Despite gaining extensive cross-party support and also securing a parliamentary debate on their campaign, the Scottish Government initially tried to kick the workers’ demands into the political long grass by shuffling figures in the Scottish Bus Service Operators Grant.  After being slammed by trade unions and the wider bus industry, the Scottish Government then u-turned their position in June 2010 by announcing the launch of a £3.4 million subsidy scheme.  By November the scheme closed to bidders with £4.4 million being confirmed in subsidies to bus operators to buy green.

With funding provided for fifty buses, ADL is the prime beneficiary of the Green Bus Fund, as the workers always believed it would be, with forty-six of the fifty orders placed with the Falkirk manufacturer for their hybrid technology buses. Furthermore, following the announcement in January that ADL secured a £25million contract to supply vehicles to New Zealand-based operator NZ Bus, the future outlook for the workforce looks significantly better than it did only eighteen months ago.

The basic principles that ran consistently throughout the ADL campaign were:

  • Active, organised and educated memberships with niche knowledge of their own particular workplaces and industries;
  • Strong Unite official representation with the confidence and experience to let the members lead;
  • Political campaigning and research support facilitating every step of the members’ campaigns, on demand and time-bound; and
  • The crucial principle that politicians are encouraged to engage with and support union campaigns – but not lead.
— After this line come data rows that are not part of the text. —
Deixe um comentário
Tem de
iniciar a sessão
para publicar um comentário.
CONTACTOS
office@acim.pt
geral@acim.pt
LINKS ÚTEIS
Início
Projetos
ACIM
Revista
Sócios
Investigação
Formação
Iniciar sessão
And while these principles may not be universally applicable to every campaign or dispute, they should provide Unite members in Scotland with some food for thought in how they can carry forward a pro-active agenda in their own workplaces, industrial sectors and in their communities.

This is set against the backdrop of a harsh reality.  Employers remain subject to the same volatile market conditions we have seen across the economy in 2010 and will continue to experience throughout the rest of 2011 and beyond.  Government will intensify the cuts  in the coming months and years – it’s the political ideology they have committed themselves to.   We have a hell of a fight on our hands.  There can be no room for complacency with the real impact of austerity yet to hit in both the public and private sectors.  All workers are under threat, it’s the only thing we are ‘all in together’.

However, the ADL campaign shows what pro-active and informed lay member activism can achieve.  It should serve as a positive example to trade unionists across Scotland who are already feeling embattled in their workplaces and communities by the cuts and the threat of cuts.

Trade unions can still win when we set the agenda.  Don’t let anyone tell you otherwise.